Geo Week News

March 15, 2012

‘Show me the data. Make the world a better place.'

03.15.12.bre

A conversation with MakerBot co-founder Bre Pettis

BROOKLYN, N.Y. – MakerBot co-founder and CEO Bre Pettis has a simple message for the 3D data capture community: “I’d just tell them to share,” he said during an interview with SPAR this week. “All that data is on hard drives just starving there. I’d love to see the data they’re acquiring and have them share it and let people see what they could do with it.”

“Show me the data,” the soft-spoken Pettis said with a chuckle. “Show me what you can do. Show me the goods. Prove it. Share. Make the world a better place.”

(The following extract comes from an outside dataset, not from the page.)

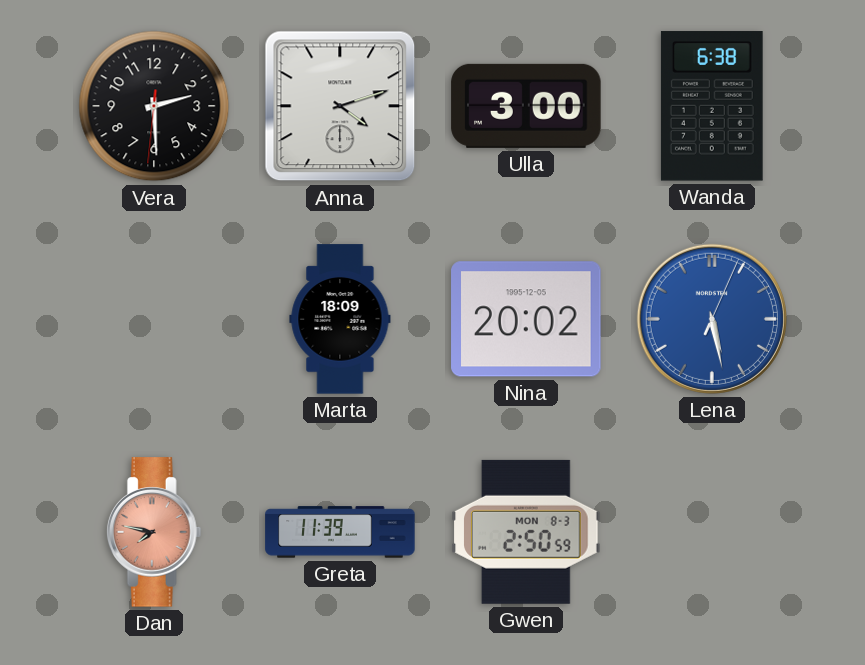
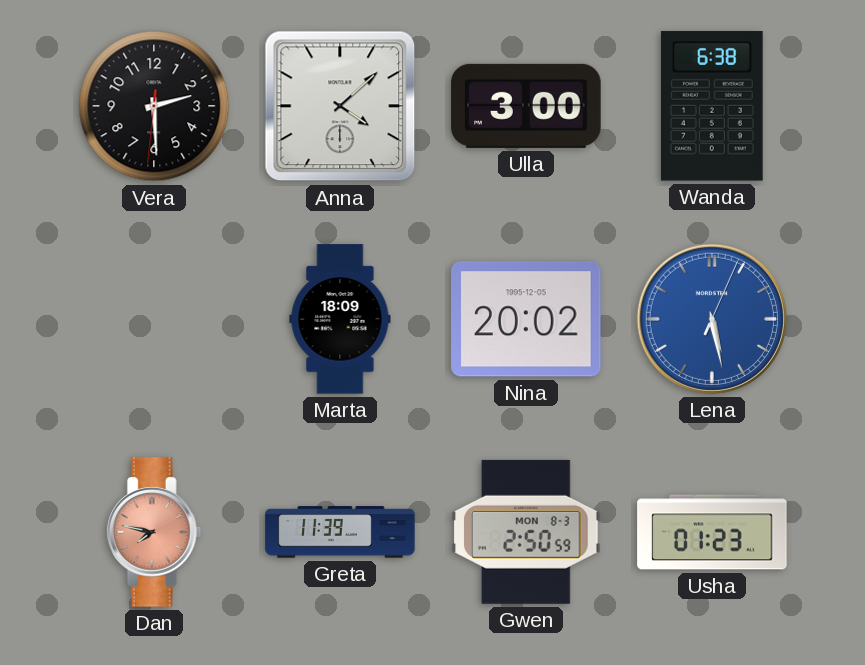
Anna: 4:12 -> 4:08
Usha: none -> 01:23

After all, MakerBot’s Replicator 3D printer is just a piece of the maker community that MakerBot has helped foster since its inception in 2009. There is also Thingiverse.com, where the designs for these things that can be printed are posted and shared. It is a free and open community where people can collaborate on the designs needed by the 3D printers, laser cutters, and other automated tools people can use to make their own things.

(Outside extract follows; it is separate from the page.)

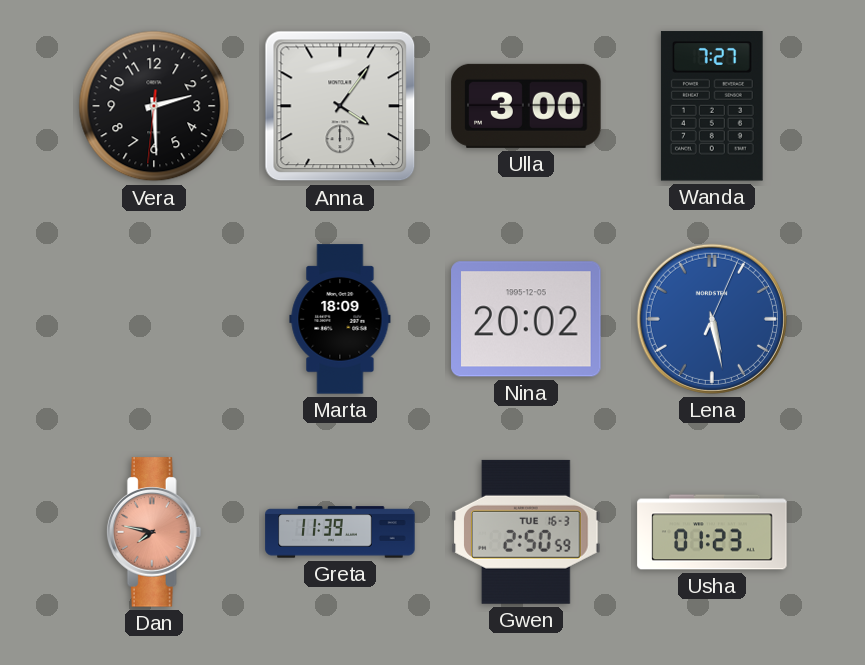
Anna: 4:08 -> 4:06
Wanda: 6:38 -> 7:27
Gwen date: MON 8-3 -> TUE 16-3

What could such a community do with dense point clouds of the type created by surveyors, forensic investigators, paleontologists and others working with laser scanners and photogrammetry? Who knows?

“I want to see the crime scenes,” said Pettis, “the dinosaur bones, the topomaps, the building that needs an extension put onto it so they’ve decided to laser scan it from all kinds of angles. I want to see all that stuff.”

Sure, it furthers his goal of helping people make things and realize their dreams, but he thinks it’s good for the data capture folks, too.

“It’s a calling card, in a way,” he said. “If you scan T-Rexes and share that stuff, then you’ll be the Tyrannosaurus Rex scanner guy. That stuff isn’t out there yet. There are a few skulls out there, but we don’t have the scans of whole skeletons – the rock stars of the digital generation, they haven’t shown up in 3D data acquisition. Who are the rock stars of that community and where do they share their stuff?”

What of the burgeoning copyright issues raised by the scanning, and then replicating, of objects? Pettis refers people to Michael Weinberg’s It Will Be Awesome if They Don’t Screw it Up, posted for free at publicknowledge.org (SPAR wrote about Weinberg’s work here). “That article is great at explaining that issue,” he said.

Nor does he see any significant barrier to the growth of 3D printing. With education and time, and “people doing something special with it,” Pettis sees steadily increasing adoption along the lines of the home computer.

“There were computers that you could have in your home in the mid 1970s, and then it was 10 years before there was one person on your block who had one,” he said by way of example. “Technology adoption just takes time.”

But the 3D data capture community can play a large part in that “something special” piece, too, he said. “I think your audience is in a really good position to get amazing content out there,” he said. “That’s the matrix: taking the world and making it digital and from there you can make more … I’d be really curious about what your community would do with a MakerBot if they all had one.”

Well, what would Bre do with a laser scanner? “I’d love to have one of those,” he said. “I’d do all sorts of things with it. I’d start recording things with it. I’d document my world and share it. I’d use it like a camera.”